# Passage shown:

|---|

Anyway, maybe I did notice the night sky before but I became more aware of it the day we were moving to my new home...(Strange, because at this point, I already knew of stars and moons but never looked beyond that to observe the sky).

We moved by boat.   And as we drove along, I remembered drifting or more like floating on air, feeling at total peace, savoring the happy smiles on my parents' faces, enjoying the excited chatter of my siblings, the tranquility of the oh so...mmm...syrupy, brown sugar water...no white caps...not even night time ones although it was evening. 

Everything was awake and yet all were asleep.  Yep, even me, I was in waking and sleeping mode.  The scenery along the riverbank was not extraordinaire but there were different species of trees and flowers to look at...different things floating on the river... but gradually I grew bored of it all...and my gaze lifted to encompass the vast sky. 

White.  Cloudless.  And it made me feel helpless because suddenly I was worried birds might fly that high and things might eat their babies while they were gone.   Anyway, my worries soon disappeared...for lo and behold, guess what was following us...actually, guess what was following me...the whole time?   


Omg!  The moon.  The moon was following us...er...me.   I must have shouted out loud because my mom smiled and she confirmed it.  "Yes.  The moon is following us." 

Why did she say "us"?  Can't she see the moon was following me, that I was the magic in the boat? 

And do you know why the moon was following me?    Well, of course the moon no longer wanted to live on our old property...if you were living there and I was moving, heck, you would want to move with me too, wouldn't you?    Exacttly.  So of course the Moon would follow me to my new home like a little er big puppy...I mean on my old property she would have no life without me.  Trust me.   ( Lol...you see, at this age, my ego was already as large as the vast night sky. ) .
 
So I was determined to prove that the moon was following me, only me.  

After we arrived, Mother and my siblings got busy unpacking things indoors and Dad and his workmen were fetching things up and down the landing like large ants fetching humoungous potatoe chips up a gangway.

|---|

# Task instructions:
(a) From the passage about the moon following the boat, reproduce word for word everything between "Omg!  The moon.  The" and "me, only me.", inclusive.
(b) Answer these questions from the passage about the moon following the boat:
(i) How did the family travel to the new home?
(ii) What two words describe the sky when the narrator's gaze lifted?
(iii) What were Dad and his workmen doing after the family arrived?
(c) Write the next part of the moving-day story about the moon, picking up after its final sentence.

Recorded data

|---|

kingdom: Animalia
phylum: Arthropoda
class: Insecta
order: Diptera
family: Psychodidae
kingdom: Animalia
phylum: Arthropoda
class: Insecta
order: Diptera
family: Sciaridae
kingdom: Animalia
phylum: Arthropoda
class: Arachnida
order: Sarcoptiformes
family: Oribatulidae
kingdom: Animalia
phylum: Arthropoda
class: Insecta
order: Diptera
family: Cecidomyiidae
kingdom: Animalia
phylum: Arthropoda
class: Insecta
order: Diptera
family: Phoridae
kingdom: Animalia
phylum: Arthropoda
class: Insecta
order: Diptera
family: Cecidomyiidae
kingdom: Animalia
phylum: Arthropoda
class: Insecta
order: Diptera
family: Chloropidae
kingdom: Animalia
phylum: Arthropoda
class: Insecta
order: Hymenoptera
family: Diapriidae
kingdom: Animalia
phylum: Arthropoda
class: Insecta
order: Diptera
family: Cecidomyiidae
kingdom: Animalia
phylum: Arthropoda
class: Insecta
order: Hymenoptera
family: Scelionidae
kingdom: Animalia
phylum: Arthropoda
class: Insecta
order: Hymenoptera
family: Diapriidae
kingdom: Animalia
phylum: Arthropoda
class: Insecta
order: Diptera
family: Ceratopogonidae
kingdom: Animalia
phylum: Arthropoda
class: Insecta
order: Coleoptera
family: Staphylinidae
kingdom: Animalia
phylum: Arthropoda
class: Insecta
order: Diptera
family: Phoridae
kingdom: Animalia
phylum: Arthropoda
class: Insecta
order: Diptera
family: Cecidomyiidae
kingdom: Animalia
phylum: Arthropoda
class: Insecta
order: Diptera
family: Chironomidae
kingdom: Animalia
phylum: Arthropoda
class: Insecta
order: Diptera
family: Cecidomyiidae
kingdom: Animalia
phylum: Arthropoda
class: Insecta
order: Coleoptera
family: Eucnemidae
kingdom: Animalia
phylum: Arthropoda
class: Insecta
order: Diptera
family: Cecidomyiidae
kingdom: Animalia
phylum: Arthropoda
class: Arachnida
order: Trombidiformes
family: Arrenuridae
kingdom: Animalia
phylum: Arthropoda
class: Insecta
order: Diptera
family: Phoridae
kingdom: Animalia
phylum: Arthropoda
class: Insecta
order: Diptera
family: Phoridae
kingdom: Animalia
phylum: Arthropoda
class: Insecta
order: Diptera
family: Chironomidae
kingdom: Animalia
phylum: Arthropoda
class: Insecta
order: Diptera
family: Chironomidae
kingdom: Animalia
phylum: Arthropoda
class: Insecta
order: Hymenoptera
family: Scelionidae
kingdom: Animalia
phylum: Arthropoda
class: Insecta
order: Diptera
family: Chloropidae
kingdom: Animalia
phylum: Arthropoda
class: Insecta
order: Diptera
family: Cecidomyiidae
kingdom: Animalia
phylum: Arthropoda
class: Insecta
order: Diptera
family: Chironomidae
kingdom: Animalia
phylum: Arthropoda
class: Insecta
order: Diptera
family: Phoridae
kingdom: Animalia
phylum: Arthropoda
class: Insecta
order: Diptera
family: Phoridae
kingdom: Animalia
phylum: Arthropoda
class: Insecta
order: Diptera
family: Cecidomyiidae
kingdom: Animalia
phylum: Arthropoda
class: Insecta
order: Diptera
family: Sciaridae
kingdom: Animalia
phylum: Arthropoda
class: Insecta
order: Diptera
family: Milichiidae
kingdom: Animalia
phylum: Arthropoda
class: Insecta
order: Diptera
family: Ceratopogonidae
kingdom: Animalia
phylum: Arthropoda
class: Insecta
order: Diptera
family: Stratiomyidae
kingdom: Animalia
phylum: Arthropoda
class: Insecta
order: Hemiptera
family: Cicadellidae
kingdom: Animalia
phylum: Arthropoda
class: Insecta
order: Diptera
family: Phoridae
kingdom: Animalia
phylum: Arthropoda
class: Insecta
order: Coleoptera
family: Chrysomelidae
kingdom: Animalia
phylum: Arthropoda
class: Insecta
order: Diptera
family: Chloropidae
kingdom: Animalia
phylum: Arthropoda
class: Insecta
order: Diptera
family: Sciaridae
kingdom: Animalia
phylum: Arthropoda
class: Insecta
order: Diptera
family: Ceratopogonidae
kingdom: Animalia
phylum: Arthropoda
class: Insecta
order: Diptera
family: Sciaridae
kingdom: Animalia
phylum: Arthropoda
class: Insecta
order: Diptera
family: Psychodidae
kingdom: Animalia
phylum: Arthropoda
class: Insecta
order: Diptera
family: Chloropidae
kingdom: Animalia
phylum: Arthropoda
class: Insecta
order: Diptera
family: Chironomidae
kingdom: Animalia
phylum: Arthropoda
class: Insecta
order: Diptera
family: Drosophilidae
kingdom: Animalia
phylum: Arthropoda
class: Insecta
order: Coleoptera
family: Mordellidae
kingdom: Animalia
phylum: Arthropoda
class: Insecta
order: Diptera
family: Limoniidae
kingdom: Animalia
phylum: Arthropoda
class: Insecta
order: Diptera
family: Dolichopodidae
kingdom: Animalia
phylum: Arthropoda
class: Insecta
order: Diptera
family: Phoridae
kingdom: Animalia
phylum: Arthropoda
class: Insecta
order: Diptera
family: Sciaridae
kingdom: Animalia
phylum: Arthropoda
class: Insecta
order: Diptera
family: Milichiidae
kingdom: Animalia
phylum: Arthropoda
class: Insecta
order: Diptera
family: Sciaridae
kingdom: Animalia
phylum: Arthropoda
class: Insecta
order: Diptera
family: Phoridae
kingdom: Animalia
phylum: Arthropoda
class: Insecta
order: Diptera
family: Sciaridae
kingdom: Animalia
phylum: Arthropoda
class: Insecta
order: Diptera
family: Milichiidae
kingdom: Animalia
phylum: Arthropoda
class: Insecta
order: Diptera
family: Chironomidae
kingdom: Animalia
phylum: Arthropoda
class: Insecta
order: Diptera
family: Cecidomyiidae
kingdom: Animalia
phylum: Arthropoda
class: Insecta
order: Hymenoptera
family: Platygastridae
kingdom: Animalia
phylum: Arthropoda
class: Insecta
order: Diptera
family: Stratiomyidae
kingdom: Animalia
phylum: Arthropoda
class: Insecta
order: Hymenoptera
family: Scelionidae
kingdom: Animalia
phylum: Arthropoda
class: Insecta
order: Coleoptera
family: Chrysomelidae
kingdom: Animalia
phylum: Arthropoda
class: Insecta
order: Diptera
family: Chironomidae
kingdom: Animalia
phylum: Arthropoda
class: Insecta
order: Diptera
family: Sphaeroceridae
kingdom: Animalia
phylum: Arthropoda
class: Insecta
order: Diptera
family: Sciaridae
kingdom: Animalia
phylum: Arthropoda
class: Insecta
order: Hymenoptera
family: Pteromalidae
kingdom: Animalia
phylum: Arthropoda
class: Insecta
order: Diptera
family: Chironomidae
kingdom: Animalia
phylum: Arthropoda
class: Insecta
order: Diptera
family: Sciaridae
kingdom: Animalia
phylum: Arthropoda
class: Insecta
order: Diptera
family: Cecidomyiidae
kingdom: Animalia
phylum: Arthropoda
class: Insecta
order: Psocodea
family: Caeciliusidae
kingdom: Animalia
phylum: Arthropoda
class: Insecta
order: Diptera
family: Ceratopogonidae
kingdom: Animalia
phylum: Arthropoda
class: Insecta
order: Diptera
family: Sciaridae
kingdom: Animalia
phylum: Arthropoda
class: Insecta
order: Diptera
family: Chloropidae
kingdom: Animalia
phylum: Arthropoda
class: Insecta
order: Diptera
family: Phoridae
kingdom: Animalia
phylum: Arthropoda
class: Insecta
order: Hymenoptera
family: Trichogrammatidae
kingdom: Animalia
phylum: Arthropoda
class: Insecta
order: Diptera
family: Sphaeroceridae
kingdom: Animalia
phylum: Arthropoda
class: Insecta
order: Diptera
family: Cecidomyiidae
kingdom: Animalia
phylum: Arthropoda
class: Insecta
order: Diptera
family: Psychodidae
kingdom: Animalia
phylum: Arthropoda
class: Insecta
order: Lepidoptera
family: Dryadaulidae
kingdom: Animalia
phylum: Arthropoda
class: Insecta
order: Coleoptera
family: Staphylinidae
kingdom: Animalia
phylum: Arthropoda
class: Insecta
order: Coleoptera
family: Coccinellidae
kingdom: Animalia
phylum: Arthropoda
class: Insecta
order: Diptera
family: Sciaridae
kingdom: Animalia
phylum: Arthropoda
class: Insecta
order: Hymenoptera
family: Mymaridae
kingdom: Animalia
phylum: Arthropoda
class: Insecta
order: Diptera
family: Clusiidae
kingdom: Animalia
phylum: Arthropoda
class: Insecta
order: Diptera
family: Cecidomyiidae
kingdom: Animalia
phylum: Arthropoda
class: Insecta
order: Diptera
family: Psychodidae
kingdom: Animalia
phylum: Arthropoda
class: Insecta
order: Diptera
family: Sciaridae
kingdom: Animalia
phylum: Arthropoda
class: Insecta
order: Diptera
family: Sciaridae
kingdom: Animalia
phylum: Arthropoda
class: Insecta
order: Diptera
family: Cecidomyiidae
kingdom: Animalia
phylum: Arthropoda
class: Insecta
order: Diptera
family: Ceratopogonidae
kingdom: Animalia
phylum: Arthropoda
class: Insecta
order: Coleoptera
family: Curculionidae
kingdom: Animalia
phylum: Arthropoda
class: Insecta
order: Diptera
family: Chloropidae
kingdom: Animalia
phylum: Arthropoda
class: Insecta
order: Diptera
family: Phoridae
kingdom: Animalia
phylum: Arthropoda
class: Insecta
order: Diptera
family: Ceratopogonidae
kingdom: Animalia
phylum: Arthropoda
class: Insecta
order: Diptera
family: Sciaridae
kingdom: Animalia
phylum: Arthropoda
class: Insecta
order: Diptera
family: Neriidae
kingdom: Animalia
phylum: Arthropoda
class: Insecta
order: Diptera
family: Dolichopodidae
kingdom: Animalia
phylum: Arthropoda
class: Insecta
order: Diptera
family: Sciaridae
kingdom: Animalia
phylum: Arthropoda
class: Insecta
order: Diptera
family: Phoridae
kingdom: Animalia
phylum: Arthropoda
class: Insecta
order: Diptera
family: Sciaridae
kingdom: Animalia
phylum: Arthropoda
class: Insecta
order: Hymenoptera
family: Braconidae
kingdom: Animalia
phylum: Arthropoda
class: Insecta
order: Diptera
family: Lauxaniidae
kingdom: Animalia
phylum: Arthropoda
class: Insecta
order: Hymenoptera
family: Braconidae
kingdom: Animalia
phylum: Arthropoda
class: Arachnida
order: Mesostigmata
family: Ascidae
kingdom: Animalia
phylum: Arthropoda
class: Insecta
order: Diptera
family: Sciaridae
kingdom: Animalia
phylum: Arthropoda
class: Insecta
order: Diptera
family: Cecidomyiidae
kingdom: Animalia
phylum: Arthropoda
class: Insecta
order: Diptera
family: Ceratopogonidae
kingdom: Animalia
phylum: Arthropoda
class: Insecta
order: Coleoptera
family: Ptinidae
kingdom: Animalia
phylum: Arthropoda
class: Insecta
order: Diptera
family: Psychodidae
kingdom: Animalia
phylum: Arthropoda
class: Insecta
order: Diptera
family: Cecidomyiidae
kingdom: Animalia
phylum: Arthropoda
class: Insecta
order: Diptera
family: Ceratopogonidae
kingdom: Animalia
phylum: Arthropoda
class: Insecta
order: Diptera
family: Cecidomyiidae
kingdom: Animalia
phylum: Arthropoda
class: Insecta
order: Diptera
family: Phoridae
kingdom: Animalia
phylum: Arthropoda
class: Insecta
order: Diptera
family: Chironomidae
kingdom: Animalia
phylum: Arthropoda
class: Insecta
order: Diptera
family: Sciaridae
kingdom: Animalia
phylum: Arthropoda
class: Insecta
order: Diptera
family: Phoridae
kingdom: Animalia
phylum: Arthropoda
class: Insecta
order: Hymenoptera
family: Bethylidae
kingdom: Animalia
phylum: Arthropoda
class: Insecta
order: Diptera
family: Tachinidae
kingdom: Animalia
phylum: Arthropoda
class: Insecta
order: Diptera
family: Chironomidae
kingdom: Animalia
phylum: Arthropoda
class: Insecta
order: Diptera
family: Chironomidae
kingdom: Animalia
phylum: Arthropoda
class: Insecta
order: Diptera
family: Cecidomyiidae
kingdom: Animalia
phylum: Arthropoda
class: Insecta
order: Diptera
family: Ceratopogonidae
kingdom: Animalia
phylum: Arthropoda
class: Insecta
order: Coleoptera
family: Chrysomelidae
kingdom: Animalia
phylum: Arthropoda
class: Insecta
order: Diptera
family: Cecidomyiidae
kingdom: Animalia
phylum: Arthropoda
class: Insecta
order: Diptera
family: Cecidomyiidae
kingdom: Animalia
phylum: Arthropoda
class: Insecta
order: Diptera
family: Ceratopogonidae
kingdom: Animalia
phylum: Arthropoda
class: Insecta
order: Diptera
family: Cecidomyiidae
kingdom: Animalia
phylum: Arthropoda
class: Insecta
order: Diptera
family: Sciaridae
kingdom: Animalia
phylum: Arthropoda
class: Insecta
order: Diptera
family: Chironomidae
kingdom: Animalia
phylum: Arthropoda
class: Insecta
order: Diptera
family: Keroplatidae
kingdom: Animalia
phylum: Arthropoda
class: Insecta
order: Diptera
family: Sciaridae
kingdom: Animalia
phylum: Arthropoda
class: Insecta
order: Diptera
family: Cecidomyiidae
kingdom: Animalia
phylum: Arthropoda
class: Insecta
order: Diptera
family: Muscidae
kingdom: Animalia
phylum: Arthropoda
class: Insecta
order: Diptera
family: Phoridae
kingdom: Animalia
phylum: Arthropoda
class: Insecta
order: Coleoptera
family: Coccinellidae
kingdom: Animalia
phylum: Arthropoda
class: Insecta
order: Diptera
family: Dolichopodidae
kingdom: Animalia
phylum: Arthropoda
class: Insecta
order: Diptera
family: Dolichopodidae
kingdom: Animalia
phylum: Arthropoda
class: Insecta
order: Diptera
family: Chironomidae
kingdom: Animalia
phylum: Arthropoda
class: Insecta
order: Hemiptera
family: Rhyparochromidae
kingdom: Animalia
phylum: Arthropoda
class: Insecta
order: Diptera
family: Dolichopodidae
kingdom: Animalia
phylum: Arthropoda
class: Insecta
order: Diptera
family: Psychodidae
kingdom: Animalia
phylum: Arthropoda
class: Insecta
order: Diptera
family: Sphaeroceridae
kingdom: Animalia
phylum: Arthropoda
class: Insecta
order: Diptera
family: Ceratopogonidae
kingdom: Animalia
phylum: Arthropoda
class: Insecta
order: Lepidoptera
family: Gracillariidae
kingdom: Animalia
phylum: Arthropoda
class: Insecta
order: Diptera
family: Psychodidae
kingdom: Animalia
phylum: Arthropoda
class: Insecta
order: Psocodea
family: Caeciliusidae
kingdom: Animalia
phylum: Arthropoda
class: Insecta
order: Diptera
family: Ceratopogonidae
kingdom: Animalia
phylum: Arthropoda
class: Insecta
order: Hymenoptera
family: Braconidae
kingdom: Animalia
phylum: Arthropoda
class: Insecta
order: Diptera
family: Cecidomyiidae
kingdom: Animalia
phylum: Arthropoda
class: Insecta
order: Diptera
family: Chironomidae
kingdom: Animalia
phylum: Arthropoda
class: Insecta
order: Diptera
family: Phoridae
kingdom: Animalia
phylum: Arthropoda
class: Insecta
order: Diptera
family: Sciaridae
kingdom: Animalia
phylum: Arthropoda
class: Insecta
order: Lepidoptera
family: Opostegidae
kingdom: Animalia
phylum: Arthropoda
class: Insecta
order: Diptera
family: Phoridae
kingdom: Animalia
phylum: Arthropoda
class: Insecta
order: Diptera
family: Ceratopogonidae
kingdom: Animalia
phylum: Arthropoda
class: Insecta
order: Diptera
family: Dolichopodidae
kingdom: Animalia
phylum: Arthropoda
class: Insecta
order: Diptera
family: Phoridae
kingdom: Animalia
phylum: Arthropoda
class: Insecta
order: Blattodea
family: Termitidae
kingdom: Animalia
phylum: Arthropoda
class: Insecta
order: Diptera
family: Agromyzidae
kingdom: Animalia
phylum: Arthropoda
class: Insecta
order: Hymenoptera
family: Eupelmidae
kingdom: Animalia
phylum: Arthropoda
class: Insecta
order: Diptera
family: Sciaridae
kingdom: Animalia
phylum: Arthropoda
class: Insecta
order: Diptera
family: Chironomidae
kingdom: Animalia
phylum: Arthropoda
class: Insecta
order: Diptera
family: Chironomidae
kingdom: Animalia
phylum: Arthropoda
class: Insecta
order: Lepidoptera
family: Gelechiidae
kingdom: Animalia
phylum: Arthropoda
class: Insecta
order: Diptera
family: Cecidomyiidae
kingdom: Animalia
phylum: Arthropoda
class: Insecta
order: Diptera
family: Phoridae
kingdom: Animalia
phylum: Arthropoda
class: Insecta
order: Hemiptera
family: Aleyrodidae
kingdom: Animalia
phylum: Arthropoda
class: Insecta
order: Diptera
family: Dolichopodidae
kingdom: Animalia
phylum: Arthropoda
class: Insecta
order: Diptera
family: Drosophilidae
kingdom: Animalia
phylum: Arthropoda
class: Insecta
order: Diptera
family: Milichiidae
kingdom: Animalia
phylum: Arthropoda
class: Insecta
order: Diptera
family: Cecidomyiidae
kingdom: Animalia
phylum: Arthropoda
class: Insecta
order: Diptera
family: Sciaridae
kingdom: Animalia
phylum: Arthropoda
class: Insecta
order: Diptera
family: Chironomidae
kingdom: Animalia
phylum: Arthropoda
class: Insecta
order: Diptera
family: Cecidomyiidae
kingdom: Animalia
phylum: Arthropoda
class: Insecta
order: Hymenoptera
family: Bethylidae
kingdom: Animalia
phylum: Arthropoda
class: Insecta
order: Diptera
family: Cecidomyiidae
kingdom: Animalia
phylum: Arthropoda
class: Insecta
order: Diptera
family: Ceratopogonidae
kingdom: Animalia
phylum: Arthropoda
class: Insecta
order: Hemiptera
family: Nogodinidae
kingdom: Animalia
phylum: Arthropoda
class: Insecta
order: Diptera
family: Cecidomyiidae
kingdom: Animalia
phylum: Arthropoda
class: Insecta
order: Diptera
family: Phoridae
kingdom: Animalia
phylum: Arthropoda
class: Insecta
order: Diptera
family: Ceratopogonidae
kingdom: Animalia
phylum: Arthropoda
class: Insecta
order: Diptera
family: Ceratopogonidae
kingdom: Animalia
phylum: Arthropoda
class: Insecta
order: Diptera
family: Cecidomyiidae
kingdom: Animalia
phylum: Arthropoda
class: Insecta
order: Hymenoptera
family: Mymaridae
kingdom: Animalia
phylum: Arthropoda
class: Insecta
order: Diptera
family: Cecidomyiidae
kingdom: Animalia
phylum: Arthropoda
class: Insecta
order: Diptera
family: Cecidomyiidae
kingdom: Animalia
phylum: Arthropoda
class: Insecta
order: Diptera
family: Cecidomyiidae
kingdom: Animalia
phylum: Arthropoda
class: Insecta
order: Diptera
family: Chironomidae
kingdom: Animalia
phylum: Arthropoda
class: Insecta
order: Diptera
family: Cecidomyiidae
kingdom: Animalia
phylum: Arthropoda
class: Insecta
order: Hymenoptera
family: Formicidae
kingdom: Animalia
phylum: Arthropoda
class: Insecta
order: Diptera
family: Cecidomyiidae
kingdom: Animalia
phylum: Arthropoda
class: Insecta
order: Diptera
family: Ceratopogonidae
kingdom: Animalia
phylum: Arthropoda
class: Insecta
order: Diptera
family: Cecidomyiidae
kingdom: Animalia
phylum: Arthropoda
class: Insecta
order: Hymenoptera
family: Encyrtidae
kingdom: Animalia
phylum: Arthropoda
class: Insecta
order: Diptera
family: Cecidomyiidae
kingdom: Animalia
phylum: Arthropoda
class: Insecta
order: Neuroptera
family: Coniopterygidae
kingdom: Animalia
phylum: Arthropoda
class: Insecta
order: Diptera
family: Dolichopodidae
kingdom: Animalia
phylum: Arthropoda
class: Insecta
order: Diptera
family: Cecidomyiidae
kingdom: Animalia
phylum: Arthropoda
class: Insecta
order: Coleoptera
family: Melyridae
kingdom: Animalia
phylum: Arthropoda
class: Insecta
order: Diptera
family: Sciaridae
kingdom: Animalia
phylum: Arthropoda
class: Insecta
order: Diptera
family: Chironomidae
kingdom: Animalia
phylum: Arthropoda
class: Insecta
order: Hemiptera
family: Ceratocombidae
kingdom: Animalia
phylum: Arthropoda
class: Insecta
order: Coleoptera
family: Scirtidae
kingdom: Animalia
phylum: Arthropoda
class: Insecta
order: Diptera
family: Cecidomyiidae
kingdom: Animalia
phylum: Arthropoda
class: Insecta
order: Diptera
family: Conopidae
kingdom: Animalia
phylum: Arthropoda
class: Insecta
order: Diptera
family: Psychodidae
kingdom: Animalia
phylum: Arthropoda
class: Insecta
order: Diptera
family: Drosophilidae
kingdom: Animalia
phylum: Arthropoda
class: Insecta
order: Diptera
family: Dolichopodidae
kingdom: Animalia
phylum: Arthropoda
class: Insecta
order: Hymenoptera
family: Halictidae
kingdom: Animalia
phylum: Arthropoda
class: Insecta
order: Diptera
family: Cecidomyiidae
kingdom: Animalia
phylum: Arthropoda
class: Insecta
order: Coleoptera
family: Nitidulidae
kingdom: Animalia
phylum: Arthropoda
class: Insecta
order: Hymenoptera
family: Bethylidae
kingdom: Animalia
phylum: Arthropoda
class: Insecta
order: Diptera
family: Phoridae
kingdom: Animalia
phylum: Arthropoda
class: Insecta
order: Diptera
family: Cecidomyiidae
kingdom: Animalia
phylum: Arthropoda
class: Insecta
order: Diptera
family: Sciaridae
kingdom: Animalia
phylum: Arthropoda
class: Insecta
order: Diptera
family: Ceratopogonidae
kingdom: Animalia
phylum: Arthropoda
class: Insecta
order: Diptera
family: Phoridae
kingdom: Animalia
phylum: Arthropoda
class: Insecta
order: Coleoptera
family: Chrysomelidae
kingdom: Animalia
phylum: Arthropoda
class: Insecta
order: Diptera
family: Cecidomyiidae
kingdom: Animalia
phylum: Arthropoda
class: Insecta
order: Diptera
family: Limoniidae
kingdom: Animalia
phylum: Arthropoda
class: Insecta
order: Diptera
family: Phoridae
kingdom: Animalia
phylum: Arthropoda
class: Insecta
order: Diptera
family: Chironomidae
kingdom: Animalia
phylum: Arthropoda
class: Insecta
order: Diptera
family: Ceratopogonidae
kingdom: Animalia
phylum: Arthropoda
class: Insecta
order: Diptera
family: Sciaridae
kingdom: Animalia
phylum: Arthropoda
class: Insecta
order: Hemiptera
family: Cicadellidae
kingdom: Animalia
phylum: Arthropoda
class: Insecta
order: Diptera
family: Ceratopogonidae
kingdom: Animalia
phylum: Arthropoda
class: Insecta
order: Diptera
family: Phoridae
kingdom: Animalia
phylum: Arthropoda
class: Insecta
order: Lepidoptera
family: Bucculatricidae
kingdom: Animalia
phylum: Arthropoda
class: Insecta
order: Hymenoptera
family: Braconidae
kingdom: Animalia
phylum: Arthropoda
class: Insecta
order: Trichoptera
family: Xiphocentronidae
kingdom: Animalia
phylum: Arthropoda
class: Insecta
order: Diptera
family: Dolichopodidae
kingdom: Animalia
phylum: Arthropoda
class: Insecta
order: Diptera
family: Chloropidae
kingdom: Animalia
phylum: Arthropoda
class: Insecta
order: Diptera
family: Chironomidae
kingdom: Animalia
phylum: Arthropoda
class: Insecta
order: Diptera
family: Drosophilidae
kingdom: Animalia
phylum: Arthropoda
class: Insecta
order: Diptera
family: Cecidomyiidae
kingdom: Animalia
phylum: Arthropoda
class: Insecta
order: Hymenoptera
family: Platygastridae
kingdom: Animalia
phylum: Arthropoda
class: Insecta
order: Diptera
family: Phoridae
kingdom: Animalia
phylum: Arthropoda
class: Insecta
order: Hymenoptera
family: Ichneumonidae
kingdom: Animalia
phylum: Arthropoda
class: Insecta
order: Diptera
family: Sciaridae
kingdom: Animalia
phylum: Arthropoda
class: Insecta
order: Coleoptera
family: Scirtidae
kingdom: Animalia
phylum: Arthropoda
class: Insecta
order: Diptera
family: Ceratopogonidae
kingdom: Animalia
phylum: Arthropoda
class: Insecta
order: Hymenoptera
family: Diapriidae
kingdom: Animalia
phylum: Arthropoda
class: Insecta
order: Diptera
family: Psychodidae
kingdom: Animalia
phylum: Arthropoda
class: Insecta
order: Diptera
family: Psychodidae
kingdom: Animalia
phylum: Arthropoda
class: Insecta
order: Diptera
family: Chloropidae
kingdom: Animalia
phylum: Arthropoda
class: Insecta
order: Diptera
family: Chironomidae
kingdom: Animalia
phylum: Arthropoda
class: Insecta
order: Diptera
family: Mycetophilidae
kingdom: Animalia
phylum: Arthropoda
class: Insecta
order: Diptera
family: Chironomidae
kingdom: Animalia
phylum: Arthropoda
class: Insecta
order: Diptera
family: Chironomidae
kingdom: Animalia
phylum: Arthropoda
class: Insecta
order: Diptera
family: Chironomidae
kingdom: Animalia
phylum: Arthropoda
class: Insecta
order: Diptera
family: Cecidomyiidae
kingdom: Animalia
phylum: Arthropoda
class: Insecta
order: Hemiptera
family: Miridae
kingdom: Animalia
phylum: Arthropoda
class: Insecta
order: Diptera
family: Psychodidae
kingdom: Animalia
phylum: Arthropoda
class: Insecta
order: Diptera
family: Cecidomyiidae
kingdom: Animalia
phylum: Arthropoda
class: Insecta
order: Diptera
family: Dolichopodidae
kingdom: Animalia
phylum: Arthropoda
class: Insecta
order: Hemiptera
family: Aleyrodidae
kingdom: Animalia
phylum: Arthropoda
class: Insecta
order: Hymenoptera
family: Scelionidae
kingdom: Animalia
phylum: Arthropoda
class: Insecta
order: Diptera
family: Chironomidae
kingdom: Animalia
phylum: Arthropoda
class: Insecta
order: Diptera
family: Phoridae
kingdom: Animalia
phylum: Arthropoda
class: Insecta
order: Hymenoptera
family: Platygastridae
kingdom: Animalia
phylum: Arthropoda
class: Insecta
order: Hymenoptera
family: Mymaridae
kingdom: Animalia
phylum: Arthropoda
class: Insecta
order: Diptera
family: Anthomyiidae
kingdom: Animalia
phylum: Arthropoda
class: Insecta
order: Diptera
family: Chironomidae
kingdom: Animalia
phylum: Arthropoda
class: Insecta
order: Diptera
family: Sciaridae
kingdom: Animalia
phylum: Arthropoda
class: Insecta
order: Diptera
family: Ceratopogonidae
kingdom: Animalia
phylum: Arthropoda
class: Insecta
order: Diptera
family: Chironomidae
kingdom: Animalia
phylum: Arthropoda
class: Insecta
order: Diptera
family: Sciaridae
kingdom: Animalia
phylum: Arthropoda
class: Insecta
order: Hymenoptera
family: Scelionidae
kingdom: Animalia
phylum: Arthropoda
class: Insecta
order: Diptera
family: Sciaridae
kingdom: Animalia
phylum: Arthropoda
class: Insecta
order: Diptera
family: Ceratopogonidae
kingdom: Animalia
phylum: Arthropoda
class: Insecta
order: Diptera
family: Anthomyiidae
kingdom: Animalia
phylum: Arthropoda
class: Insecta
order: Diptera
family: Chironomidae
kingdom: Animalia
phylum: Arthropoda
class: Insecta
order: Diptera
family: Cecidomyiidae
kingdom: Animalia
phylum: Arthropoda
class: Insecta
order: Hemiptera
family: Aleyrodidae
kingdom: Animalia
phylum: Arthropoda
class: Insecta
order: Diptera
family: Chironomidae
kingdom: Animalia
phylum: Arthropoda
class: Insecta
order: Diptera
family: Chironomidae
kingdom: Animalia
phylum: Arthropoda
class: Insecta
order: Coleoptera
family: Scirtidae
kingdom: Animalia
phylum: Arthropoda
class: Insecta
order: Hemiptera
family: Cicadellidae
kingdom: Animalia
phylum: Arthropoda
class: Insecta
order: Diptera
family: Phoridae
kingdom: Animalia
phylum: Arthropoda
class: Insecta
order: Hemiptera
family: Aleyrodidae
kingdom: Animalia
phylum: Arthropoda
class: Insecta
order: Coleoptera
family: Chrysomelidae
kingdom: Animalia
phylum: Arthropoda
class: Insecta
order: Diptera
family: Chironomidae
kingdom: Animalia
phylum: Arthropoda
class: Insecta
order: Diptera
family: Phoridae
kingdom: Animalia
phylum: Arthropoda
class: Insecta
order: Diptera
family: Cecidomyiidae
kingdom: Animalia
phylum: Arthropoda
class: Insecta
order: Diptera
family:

|---|

# Task responses:
(a)
Omg!  The moon.  The moon was following us...er...me.   I must have shouted out loud because my mom smiled and she confirmed it.  "Yes.  The moon is following us." 

Why did she say "us"?  Can't she see the moon was following me, that I was the magic in the boat? 

And do you know why the moon was following me?    Well, of course the moon no longer wanted to live on our old property...if you were living there and I was moving, heck, you would want to move with me too, wouldn't you?    Exacttly.  So of course the Moon would follow me to my new home like a little er big puppy...I mean on my old property she would have no life without me.  Trust me.   ( Lol...you see, at this age, my ego was already as large as the vast night sky. ) .
 
So I was determined to prove that the moon was following me, only me.

(b)
(i) By boat.
(ii) White and cloudless.
(iii) They were fetching things up and down the landing.

(c)
With everyone occupied, the scientist in me found the perfect opportunity to prove my claim.

I ran to the backyard and lo!  There was the moon... glowing down on me, oh, so smilingly.


I began walking south and holy moon!  She followed me too, all the way to the guava tree.  I was super excited. 

But behold, after I got over the initial wonder, I realized it had become pitch dark and the moon no longer seemed as friendly.   I mean, heck!  Why was she following me in the first place?   I mean we were already at my new property, so why can't she just settle down!!?   

Anyway, I turned tail and fled.  (you never know what these magical night creatures could do. )   To indoors and safety!  

And for the longest while, I was afraid of the moon, making sure my sisters were with me whenever it was dusky outside.

However, after I grew up, the Moon became my friend once again, coming on odd nights to peep, through the window where I sleep to keep me company.

Hmm...now how the heck did I managed to write a whole long blog on the Moon when the question asked about the night sky?  

Holy shucks!   Why??????????????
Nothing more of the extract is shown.